Se hace el silencio.
—Supongo que te veré por ahí —digo, al cabo de unos instantes, mientras me deshago del cinturón de seguridad y abro la puerta del vehículo.
—¿Quieres almorzar conmigo algún día de esta semana? —la voz de Gael hace que me detenga a medio camino fuera del coche y, de inmediato, vuelco mi atención hacia él.
—Gael...
—No tiene que ser un almuerzo. Un café, quizás...
—Gael, ¿qué estás haciendo? —sueno temblorosa y asustada, pero ya he salido del coche y ahora estoy agachada para poder mirarle a los ojos.
—Estoy invitándote a salir —responde, al tiempo que clava su vista en la mía.
Una negativa es lo único que puedo regalarle ahora mismo.

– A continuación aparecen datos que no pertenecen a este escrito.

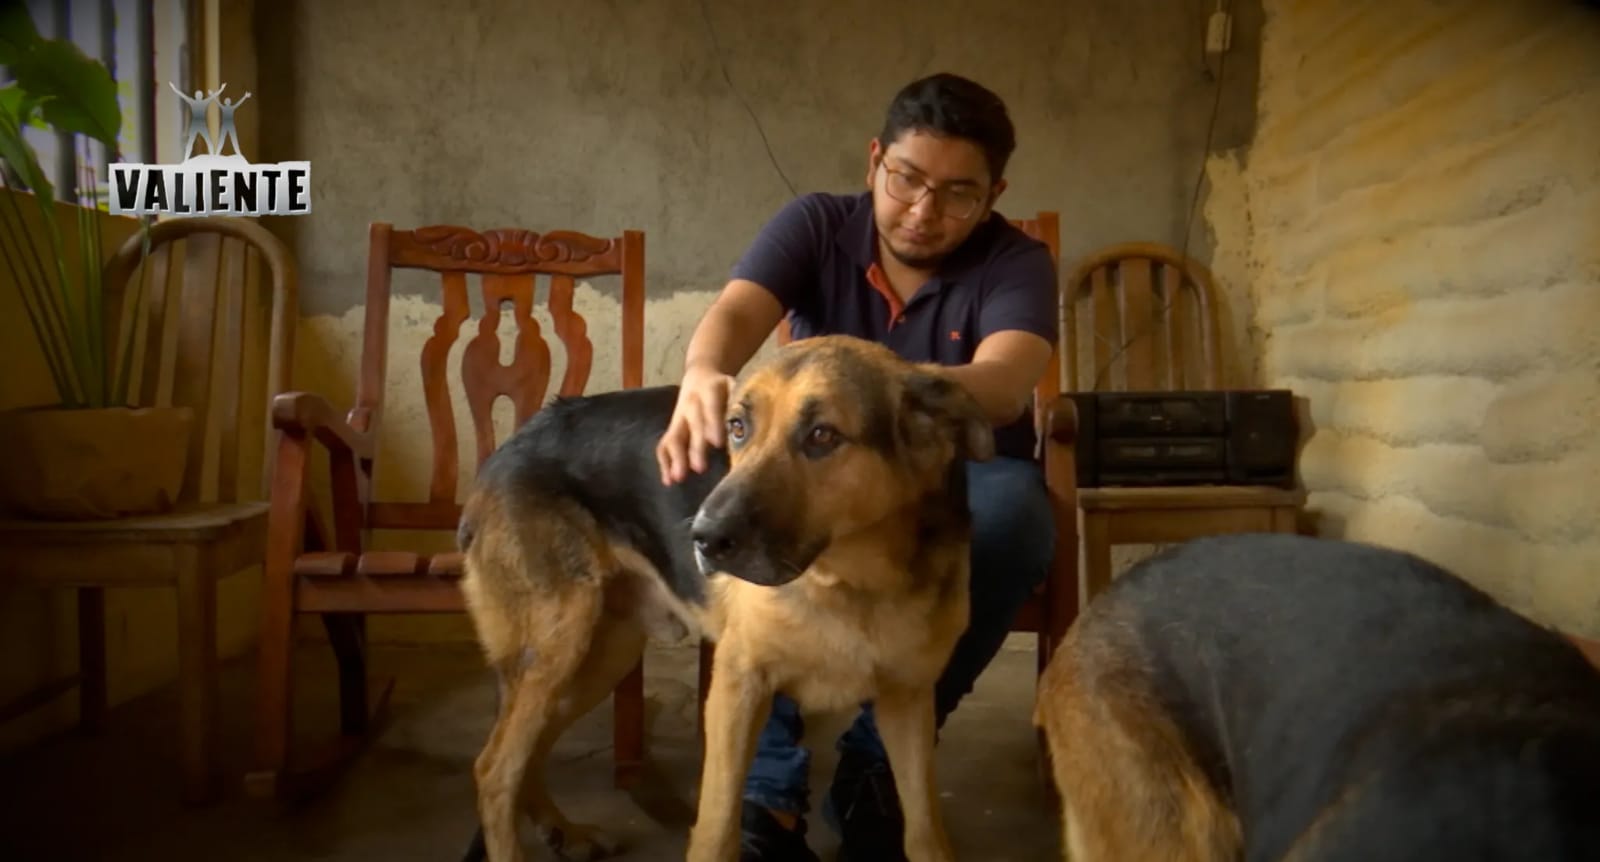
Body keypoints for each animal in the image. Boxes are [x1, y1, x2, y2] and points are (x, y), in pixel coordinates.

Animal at [457, 335, 992, 862]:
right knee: (494, 769)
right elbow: (716, 830)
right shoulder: (739, 687)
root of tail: (507, 449)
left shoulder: (908, 701)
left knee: (524, 755)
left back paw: (564, 830)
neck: (853, 583)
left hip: (600, 656)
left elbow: (924, 831)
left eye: (822, 436)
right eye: (737, 427)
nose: (703, 538)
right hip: (559, 648)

—Gael, no puedes pretender que lo que ocurrió entre nosotros ha quedado en el pasado, porque no es así. Te hice mucho daño. Me hiciste mucho daño. No podemos jugar con fuego de esta manera, ¿entiendes?

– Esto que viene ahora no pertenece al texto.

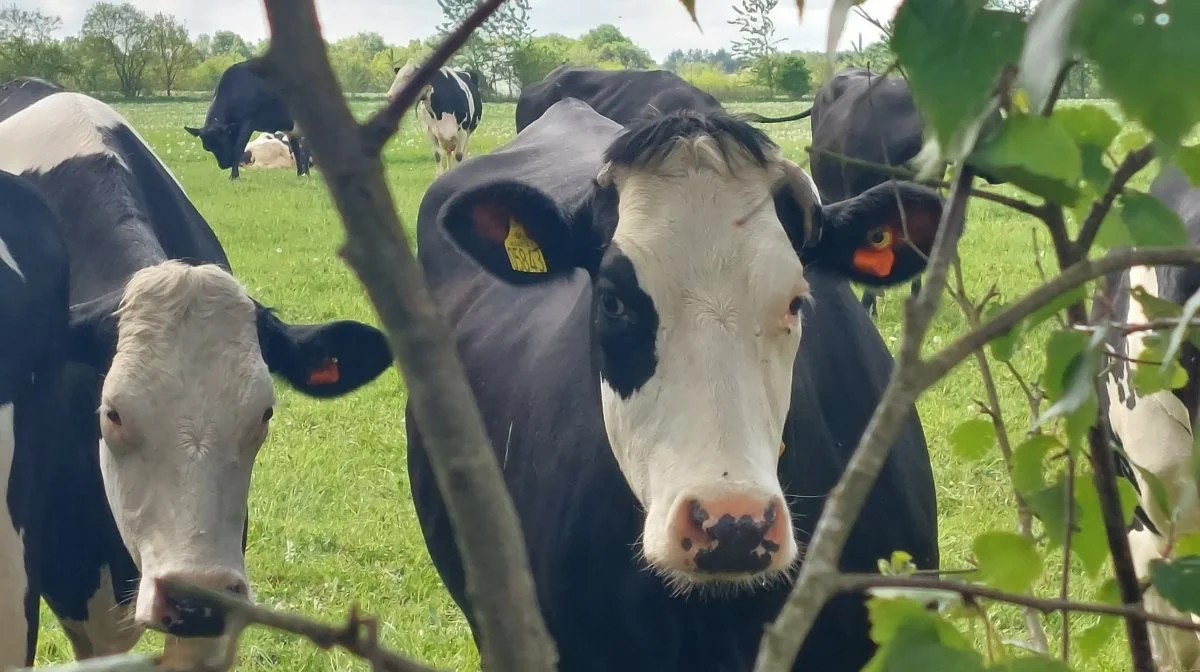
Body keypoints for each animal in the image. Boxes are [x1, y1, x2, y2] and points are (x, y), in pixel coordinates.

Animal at [184, 60, 312, 180]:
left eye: (222, 142)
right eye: (207, 148)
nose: (223, 165)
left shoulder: (247, 123)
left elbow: (238, 148)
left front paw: (234, 176)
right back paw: (301, 174)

—Lo entiendo. Lo entiendo a la perfección, Tam, y tampoco espero absolutamente nada. No espero que me perdones, o que las cosas sean como antes. Lo único que sé, es que no te quiero lejos de mi vida. Si ser amigos es lo único que podemos ofrecernos el uno al otro, estoy bien con ello, porque lo prefiero. Lo prefiero mil veces a perderte definitivamente.
Una marea de emociones me azota en ese momento y aprieto la mandíbula con fuerza.
—No quiero que te sientas presionada. Tampoco quiero que, por compromiso, me aceptes en tu vida —dice, con la voz enronquecida—; pero, si aún hay algo en ti para mí, así sean un par de charlas como las de esta noche, y tú estás dispuesta a dármelo, yo estaré gustoso de recibirlo. Estaré más que encantado de tenerlo —hace una pequeña pausa y, entonces, añade—: Así que, ¿qué será, Tam?
Me mira, expectante y yo no puedo hacer otra cosa más que devolverle el gesto. No puedo hacer nada más que morderme el labio inferior, al tiempo que un centenar de emociones colisionan dentro de mí.
Mis ojos se cierran con fuerza en ese momento y una inspiración profunda es inhalada por mis labios.
Estoy aterrorizada. Estoy completamente horrorizada de lo que puede pasar en un futuro si esto llega a causar problemas una vez más; pero, al mismo tiempo, no quiero alejarme. No quiero perderme de su compañía, de sus atenciones, de esa forma en la que de verdad entiende lo que me pasa por la cabeza. Así que, sin más, lo decido.
—El miércoles estoy libre para almorzar —mi voz sale en un susurro aterrorizado y una emoción salvaje surca la mirada de Gael en el instante en el que las palabras me abandonan—. Tengo clase de nueve a once, pero podemos hacer algo luego de esa hora si estás libre.
—El miércoles a las once suena perfecto, Tam —dice y su voz suena aún más ronca que antes.
—Te veo entonces —digo y, sin darle tiempo de decir nada, cierro la puerta del coche y me echo a andar hacia el interior de mi casa.